A slave is motivated by fear, especially the fear of punishment. He makes no decisions about anything; he is to be seen and not heard. He has no personal responsibility; that’s in the hands of others. His motto is to shut up, do as he’s told, keep his head down and stay out of trouble. Underneath his apparent compliance there is resentment and hatred: why do I have to be like this, to do this work, to take orders from so-and-so? Why can’t I do what I want? He will do as little as possible and get away with as much as possible. His morals are those of the cute hoor: keep up appearances, and, above all, don’t get caught. This results in a personality which is cunning and devious, and refuses to grow up and take responsibility for itself.

It’s a mistake to assume, as free people do, that slaves always want freedom. A long period in slavery can lead to the internalization of the slave mentality, to wanting and even preferring the security of slavery to the risk of freedom, and to actively and willingly participating in the perpetuation of the slave condition: fear of the insecurity and uncertainty that freedom would bring; fear of having to make choices and decisions, fear of responsibility, fear of growing up.

The servant has a self-seeking frame of mind. The question he asks is, ‘What’s in this for me? What do I get out of it?’ It was the question of Saint Peter, ‘What about us who have left everything and followed you?’ Who is so high-minded that such thoughts never crossed his/her mind?

The servant has a legalistic frame of mind: he goes by the book, follows the rules and takes no risks unless there is the clear expectation of a reward. He’ll do what’s required and no more. He’s watching the others to see if they’re getting more than he is. He may see the generous, willing volunteer as a naïve fool – or perhaps a threat. His rule-based outlook is a good servant – but a bad master. He starts with God as his ruler, and he ends with rules as his God.

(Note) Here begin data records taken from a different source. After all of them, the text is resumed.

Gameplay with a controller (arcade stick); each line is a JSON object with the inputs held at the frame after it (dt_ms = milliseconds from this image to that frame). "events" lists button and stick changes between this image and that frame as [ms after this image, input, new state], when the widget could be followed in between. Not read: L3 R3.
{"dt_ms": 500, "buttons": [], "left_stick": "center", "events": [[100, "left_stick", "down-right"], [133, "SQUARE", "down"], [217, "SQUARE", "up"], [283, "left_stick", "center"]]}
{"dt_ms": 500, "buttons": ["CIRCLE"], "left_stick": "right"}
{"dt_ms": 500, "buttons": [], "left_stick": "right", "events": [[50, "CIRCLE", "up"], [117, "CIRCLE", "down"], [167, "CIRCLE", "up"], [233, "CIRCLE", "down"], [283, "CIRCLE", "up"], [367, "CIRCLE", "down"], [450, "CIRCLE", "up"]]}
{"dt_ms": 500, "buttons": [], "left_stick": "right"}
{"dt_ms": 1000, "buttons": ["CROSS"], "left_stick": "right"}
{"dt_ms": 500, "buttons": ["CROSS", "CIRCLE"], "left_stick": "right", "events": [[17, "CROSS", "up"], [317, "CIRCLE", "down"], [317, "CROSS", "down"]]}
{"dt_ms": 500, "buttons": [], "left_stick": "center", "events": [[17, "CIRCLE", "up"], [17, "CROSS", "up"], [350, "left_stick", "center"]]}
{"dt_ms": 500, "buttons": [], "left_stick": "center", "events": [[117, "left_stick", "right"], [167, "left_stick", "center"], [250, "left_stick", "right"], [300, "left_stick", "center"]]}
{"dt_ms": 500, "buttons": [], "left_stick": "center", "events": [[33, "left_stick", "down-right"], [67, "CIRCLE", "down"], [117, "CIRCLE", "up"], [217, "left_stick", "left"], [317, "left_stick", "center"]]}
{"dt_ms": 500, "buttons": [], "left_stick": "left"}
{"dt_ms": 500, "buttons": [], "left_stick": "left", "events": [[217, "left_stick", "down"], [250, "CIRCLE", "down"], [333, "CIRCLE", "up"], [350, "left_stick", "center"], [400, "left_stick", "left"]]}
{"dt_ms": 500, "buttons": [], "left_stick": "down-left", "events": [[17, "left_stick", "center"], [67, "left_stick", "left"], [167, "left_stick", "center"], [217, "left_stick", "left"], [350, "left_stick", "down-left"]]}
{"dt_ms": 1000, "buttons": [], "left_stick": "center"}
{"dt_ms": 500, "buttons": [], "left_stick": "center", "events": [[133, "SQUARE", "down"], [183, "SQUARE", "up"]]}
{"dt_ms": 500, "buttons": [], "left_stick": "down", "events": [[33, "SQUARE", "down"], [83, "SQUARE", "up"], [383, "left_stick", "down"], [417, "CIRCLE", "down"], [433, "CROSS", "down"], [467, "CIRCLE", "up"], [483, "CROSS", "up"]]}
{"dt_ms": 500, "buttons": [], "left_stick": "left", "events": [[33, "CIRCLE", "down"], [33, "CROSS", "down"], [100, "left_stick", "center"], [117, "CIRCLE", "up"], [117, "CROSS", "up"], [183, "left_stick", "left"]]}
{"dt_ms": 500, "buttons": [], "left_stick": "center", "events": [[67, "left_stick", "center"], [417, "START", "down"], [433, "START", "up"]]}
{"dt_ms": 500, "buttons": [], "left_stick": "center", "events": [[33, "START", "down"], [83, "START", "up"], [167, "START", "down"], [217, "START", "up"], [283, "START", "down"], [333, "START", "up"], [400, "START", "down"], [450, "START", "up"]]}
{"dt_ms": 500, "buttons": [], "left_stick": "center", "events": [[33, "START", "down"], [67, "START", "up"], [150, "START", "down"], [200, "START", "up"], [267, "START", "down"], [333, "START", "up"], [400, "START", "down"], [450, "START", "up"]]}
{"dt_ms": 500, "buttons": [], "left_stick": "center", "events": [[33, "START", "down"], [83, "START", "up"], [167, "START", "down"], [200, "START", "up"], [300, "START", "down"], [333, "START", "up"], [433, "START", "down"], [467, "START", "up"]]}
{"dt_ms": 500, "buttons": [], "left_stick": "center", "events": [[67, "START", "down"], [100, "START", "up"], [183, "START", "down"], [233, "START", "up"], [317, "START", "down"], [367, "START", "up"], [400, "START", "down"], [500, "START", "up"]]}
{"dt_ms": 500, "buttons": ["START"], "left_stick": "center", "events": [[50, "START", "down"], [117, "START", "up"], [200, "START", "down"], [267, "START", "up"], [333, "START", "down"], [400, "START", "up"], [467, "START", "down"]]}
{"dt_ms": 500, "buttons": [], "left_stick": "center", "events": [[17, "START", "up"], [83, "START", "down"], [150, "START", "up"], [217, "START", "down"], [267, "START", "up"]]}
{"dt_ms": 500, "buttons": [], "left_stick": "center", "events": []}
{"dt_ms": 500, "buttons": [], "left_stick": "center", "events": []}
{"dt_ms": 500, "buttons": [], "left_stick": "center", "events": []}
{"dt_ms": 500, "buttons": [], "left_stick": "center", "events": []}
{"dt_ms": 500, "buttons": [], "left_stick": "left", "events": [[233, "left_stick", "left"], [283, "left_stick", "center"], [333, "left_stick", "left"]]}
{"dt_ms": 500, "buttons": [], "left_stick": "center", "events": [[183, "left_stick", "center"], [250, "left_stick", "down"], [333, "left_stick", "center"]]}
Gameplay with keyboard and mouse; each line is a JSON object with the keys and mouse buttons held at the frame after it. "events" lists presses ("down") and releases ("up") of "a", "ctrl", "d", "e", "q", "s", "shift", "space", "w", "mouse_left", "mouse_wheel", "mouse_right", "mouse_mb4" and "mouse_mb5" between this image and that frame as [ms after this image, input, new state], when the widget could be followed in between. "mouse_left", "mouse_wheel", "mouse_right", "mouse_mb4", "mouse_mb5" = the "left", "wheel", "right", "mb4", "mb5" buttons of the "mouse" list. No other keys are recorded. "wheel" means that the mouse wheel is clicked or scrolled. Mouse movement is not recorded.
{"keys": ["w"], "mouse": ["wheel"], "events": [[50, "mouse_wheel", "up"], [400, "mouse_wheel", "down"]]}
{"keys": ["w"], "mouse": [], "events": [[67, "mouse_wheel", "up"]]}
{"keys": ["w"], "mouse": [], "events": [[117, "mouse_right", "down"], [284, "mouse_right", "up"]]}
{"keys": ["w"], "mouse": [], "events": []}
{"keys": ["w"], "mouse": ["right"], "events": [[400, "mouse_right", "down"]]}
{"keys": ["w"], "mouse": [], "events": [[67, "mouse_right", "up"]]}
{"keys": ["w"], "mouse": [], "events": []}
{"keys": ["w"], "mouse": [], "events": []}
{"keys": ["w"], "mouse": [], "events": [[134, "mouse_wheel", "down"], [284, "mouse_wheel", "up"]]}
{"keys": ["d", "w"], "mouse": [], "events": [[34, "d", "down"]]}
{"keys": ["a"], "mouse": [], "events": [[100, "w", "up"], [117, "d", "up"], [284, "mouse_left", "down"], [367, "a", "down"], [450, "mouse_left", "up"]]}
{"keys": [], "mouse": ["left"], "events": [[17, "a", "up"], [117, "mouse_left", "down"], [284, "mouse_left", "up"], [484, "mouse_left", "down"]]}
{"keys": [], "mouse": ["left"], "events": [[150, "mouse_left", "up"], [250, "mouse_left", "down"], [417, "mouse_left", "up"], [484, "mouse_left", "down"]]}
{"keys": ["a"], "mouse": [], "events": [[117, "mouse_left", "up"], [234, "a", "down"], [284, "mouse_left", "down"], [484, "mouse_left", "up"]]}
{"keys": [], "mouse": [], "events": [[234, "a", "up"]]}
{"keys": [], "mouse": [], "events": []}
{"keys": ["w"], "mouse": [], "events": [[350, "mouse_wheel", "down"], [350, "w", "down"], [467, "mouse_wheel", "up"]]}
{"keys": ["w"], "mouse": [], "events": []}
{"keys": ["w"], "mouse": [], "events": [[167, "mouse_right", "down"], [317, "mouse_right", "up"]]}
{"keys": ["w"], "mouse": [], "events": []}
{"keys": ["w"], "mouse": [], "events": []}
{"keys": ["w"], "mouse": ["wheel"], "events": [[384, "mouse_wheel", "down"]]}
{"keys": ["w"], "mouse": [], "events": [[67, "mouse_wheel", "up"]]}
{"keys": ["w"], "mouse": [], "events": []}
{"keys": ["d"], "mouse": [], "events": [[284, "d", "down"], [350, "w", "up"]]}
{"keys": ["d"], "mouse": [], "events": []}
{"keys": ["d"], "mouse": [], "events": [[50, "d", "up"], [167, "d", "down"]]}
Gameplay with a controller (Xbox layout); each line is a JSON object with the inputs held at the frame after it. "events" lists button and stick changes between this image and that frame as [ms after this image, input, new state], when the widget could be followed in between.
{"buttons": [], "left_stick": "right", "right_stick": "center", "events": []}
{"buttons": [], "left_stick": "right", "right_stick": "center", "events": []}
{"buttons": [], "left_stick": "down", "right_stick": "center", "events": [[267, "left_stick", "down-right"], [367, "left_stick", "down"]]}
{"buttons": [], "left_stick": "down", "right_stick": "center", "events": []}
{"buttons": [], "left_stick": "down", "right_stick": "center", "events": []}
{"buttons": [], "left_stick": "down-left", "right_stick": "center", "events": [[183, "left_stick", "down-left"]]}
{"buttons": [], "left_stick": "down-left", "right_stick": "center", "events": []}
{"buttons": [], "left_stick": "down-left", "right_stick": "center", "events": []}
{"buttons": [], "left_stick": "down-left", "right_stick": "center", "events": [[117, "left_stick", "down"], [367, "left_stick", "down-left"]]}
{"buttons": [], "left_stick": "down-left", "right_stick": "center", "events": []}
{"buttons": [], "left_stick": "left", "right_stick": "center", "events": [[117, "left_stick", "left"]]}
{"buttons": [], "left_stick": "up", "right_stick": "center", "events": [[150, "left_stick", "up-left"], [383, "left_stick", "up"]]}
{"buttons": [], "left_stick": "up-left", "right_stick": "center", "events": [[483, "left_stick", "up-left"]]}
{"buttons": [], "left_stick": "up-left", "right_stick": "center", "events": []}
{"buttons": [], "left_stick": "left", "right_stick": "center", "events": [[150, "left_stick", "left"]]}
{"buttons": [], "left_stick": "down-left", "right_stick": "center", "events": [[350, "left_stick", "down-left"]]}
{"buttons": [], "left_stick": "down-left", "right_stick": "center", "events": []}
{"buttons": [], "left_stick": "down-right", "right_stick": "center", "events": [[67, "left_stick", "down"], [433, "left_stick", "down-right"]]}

Law, or rules, set a basic requirement below which one should not go. Love goes further and asks the question ‘What more can I do?’ Jesus said, ‘I do not call you servants any longer… I call you friends.’ (John 15.15)

Where the motive of the slave is fear, and the servant is self-interest, that of the son or daughter is respect, loyalty, generosity, self-giving. Being a son or daughter means growing up, being responsible, making choices, taking decisions – and being accountable for them. The prodigal son took the wrong decisions, but he remained a son all the same. ‘I tell you solemnly, everyone who commits sin is a slave. Now the slave’s place in the house is not assured, but the son’s place is assured.’ (John 8.34-35)

Being a son or daughter means having the courage to speak openly, the loyalty to look beyond one’s self to the needs of the other, being ready to walk the extra mile, to give without counting the cost. The son/daughter is not bound by rules, not because they ignore or disobey them, but because they go beyond them. They don’t say, ‘I make my own rules’ – that’s the attitude of the adolescent – but ‘I make the rules my own’. They absorb the meaning and purpose of the rules, so that while being faithful to their spirit they are able to be flexible with the letter – responsibly. They are able to think of freedom not only from but also – and more importantly – for, e.g. for service to others.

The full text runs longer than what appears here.